Donald Trump upended that stool, and fed it to the chipper.
Far beyond the upheaval to the coalition, Trump rewrote all the rules of how a nomination contest is waged. Celebrity beat gravitas; cable saturation beat massive advertising; universal name recognition beat Super PAC millions; anger beat rationality; instincts beat the consulting class.
If a November debacle ensues, Republicans will have many questions to figure out long before identifying their next great hope. What does it mean to be a Republican? Is there a core ideology? Is it to be a conservative party or a nationalist movement? Where is there a home for fastemerging demographic groups? Where go those principled conservatives who sat this one out? Is there a price to be paid for those who jumped onboard the Trump train while knowing far better?
3. What does this portend for our body politic and political system?
This tumultuous election assuredly will be something of a turning point.
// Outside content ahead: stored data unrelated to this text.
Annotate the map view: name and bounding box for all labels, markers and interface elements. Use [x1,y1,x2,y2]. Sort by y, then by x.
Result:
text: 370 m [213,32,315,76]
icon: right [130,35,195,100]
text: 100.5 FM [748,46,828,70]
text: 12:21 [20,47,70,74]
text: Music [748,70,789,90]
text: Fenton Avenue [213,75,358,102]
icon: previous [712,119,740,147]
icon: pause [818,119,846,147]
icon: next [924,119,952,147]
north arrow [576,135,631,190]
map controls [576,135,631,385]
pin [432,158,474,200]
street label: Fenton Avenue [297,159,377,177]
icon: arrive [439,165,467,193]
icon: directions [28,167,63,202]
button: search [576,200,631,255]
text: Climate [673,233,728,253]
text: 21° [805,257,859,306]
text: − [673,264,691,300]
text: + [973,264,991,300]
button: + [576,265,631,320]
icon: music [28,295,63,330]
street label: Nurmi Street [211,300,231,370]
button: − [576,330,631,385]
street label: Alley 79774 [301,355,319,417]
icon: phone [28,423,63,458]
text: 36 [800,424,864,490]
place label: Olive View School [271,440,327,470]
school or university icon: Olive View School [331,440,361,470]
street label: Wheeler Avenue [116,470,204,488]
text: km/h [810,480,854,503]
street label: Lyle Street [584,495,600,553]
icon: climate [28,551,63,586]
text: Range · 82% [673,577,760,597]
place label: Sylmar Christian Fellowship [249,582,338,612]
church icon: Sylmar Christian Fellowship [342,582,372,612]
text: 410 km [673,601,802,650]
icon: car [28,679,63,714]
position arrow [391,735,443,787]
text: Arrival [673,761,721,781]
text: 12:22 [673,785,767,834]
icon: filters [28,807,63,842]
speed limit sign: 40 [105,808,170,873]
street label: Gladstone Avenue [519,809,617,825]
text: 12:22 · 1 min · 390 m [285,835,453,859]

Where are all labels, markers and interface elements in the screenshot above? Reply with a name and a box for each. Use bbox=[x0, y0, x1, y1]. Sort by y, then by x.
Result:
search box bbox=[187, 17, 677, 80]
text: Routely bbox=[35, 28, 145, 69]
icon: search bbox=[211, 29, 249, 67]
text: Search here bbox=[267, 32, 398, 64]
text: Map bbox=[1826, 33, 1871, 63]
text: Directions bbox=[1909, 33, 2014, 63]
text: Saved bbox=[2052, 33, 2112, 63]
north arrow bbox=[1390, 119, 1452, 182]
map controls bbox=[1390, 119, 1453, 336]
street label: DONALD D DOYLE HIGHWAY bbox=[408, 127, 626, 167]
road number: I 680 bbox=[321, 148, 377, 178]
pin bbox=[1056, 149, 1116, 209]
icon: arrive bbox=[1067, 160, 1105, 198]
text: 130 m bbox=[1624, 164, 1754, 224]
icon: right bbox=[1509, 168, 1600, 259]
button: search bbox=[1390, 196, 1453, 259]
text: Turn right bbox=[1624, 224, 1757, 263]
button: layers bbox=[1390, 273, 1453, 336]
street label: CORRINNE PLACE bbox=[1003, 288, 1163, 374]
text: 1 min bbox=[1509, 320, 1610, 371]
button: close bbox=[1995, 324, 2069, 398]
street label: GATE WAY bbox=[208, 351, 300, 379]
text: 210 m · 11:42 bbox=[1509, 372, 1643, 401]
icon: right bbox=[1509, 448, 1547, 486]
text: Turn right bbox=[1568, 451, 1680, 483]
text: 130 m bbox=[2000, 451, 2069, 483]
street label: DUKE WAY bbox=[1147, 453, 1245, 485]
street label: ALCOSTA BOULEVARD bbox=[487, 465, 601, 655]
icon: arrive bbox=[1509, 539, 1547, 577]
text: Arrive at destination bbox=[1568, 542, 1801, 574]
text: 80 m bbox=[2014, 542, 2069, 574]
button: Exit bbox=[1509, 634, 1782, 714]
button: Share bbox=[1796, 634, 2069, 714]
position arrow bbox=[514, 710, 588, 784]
The direction of that pivot is what remains unknown.
On one route lies a downward spiral in which politics becomes just another form of diversionary entertainment in which serious voter engagement wanes and American society continues to pull apart into polarized camps.
The main difference between the Tea Party’s jolt of one party to the right and the Sanders jerk of the other party to its left flank seems to be about six years.
But there is also a more hopeful course. It involves turning this election, pitting candidates who unite most Americans in finding them unsavory and unfit, into a form of shock therapy. In economic terms, politics is a demanddriven process. Ultimately, candidates and their handlers provide the kind of product that voters reward at the ballot box. Perhaps it is time for the voting public to raise the standard and to quit settling.